Exercise: Copy each line containing the word "Zinssätze" from the records that follow, please.

Saved data entries:
====

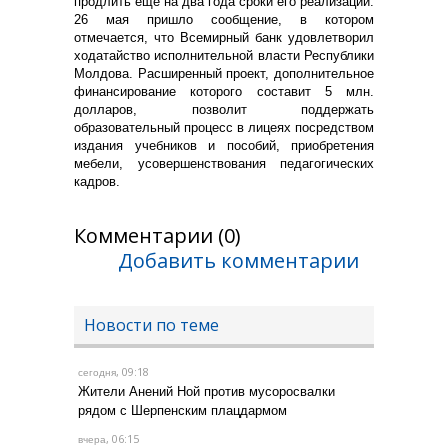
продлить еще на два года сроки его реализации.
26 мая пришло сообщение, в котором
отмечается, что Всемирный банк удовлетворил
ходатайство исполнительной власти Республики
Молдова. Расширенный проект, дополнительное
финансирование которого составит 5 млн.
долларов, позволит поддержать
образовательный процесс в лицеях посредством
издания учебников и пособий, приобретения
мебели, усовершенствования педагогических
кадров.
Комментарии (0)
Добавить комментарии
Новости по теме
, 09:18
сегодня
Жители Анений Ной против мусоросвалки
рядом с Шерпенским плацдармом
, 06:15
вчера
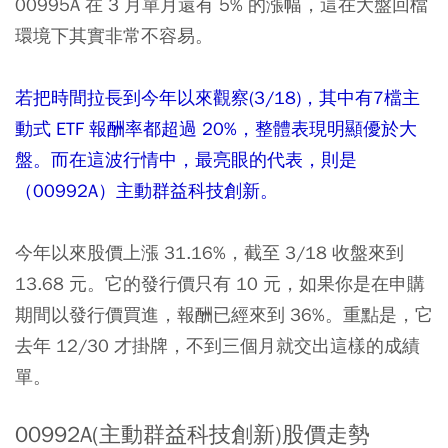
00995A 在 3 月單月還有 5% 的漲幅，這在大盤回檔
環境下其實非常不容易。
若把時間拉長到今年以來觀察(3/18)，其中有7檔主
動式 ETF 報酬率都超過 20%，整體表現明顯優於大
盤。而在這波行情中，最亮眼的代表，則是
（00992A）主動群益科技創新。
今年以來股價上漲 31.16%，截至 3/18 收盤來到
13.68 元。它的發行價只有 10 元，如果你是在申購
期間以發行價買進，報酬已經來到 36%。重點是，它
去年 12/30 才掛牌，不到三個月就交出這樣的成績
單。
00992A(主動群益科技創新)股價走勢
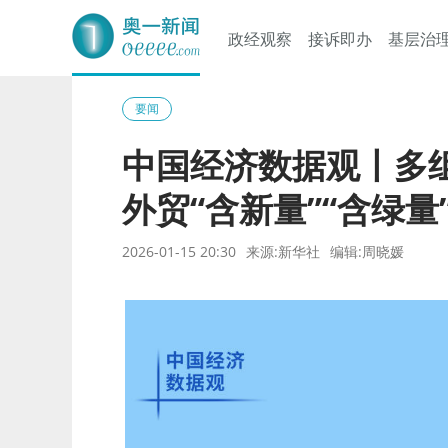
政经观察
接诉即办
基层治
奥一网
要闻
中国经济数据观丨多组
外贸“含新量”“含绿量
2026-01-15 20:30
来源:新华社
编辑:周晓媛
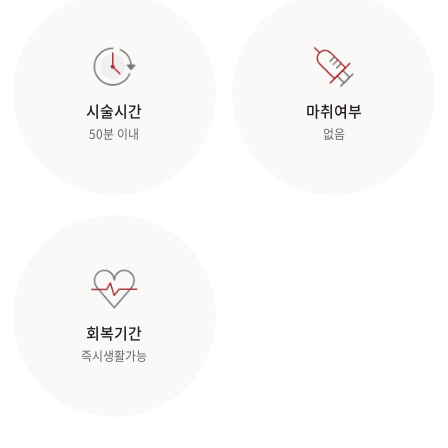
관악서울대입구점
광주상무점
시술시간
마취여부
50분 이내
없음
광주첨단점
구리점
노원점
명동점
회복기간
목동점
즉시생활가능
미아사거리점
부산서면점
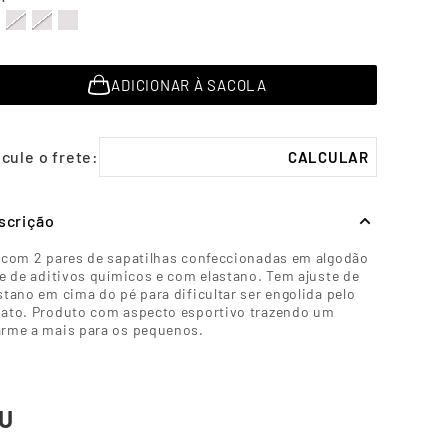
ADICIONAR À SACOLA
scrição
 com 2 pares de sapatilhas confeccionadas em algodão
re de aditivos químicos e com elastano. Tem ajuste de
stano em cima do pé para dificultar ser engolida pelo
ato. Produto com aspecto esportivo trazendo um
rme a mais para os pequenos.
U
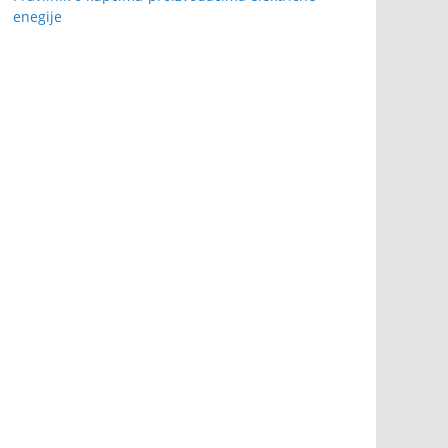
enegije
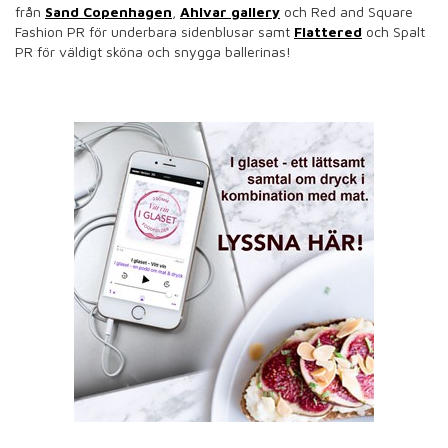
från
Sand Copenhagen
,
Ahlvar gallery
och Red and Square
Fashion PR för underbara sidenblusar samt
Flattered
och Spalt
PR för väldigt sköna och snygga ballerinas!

====

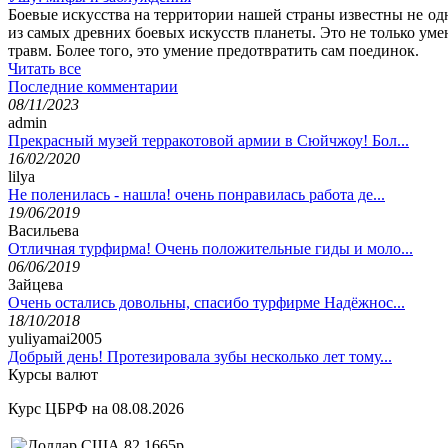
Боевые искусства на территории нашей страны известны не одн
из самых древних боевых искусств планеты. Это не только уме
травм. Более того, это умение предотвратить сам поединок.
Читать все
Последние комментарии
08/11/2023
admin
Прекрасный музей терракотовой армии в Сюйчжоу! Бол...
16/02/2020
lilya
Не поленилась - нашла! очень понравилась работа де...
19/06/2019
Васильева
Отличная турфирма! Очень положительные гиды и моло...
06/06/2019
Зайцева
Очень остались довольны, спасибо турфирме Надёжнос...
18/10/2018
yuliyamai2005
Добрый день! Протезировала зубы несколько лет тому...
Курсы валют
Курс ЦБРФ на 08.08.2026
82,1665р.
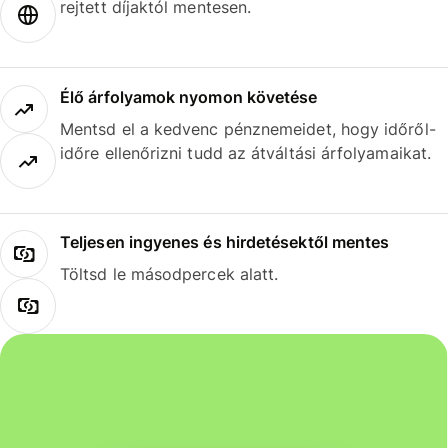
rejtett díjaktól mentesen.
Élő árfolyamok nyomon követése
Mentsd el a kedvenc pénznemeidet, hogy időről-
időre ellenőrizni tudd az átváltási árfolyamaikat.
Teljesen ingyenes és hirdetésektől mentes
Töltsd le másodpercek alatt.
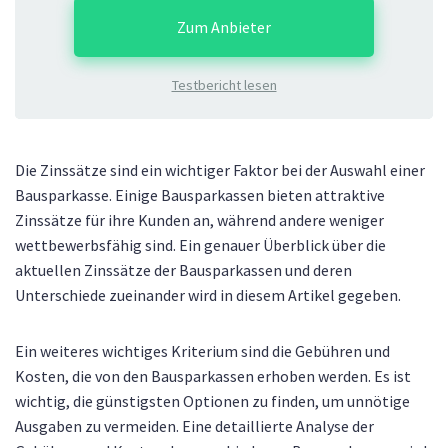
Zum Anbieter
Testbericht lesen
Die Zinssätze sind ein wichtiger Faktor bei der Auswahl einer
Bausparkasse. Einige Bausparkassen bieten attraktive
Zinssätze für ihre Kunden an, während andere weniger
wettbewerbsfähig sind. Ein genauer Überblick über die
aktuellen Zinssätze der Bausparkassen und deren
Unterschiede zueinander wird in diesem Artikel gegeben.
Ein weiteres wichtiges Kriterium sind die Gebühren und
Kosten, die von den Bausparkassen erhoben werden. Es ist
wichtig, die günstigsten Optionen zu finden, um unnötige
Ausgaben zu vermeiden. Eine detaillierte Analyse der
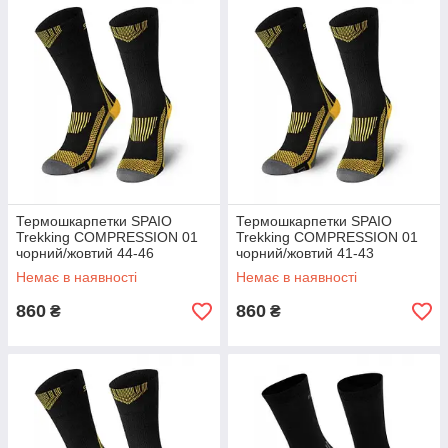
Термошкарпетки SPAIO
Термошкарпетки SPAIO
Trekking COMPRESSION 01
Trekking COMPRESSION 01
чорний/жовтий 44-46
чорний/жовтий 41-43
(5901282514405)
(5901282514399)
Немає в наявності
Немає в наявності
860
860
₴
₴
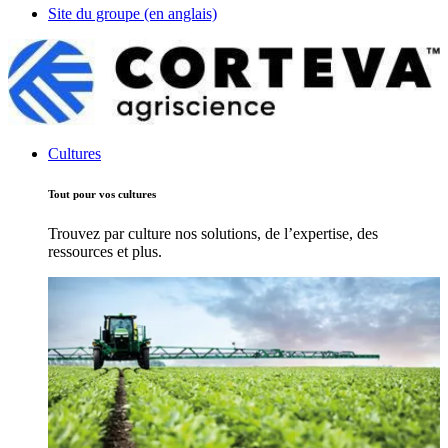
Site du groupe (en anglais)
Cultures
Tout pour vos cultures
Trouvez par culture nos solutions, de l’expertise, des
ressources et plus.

====

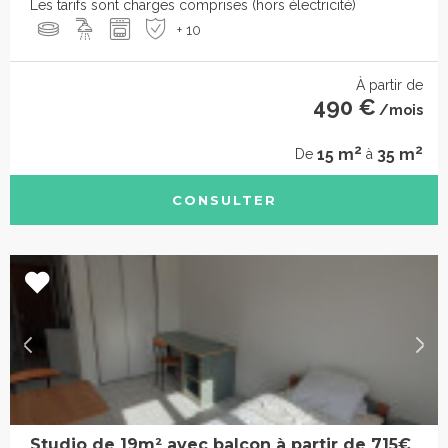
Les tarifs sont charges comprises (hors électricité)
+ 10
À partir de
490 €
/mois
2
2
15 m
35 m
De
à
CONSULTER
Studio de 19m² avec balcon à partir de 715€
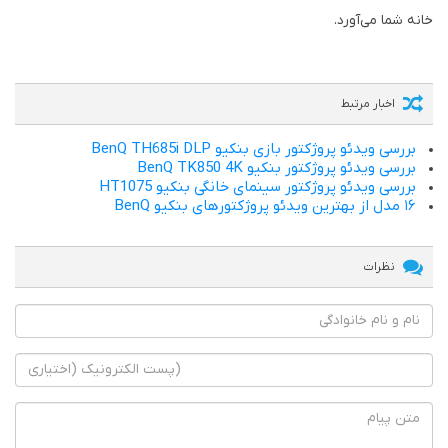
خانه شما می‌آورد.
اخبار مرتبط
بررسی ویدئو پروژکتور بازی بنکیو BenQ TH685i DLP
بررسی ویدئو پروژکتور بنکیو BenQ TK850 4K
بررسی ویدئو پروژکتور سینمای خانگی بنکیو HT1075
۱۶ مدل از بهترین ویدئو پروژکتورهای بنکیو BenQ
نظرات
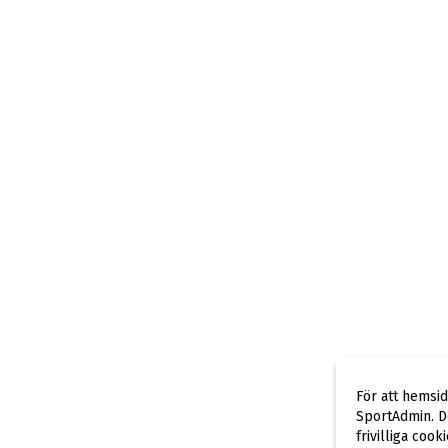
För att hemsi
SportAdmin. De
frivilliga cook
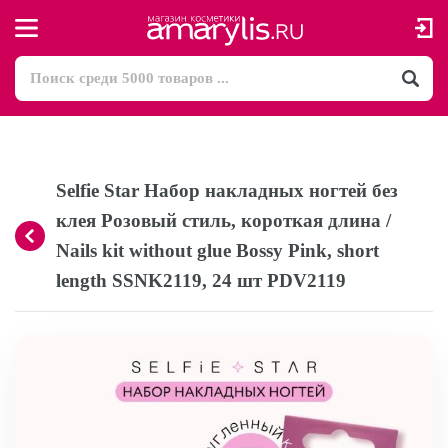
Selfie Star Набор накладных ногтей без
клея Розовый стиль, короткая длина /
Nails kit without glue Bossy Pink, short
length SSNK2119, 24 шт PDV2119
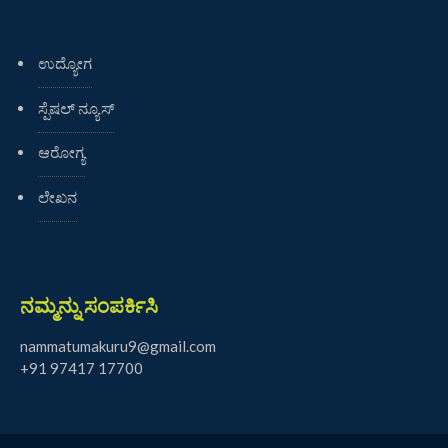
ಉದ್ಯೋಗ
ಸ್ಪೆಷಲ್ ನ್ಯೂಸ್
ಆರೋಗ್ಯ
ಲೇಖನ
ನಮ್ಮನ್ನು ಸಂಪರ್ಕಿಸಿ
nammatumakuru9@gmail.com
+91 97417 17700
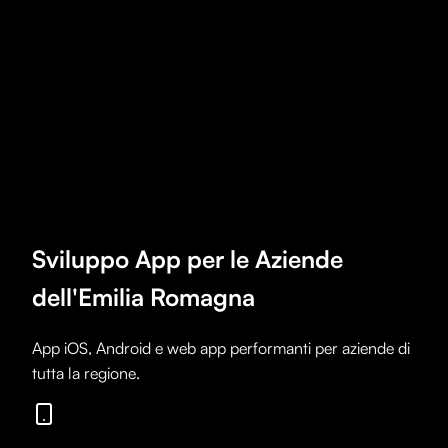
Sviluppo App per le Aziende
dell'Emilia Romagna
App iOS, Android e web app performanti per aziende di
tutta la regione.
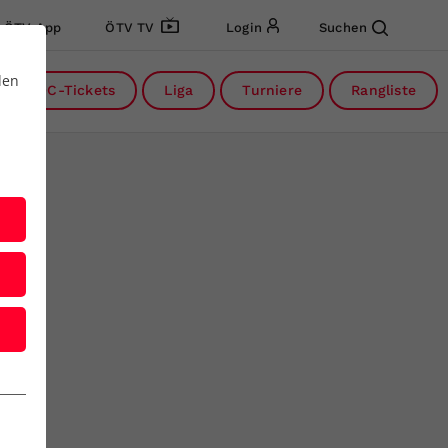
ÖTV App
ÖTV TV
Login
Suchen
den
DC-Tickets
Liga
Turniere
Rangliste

====

Solution to this task:
Die Zinssätze sind ein wichtiger Faktor bei der Auswahl einer
Zinssätze für ihre Kunden an, während andere weniger
aktuellen Zinssätze der Bausparkassen und deren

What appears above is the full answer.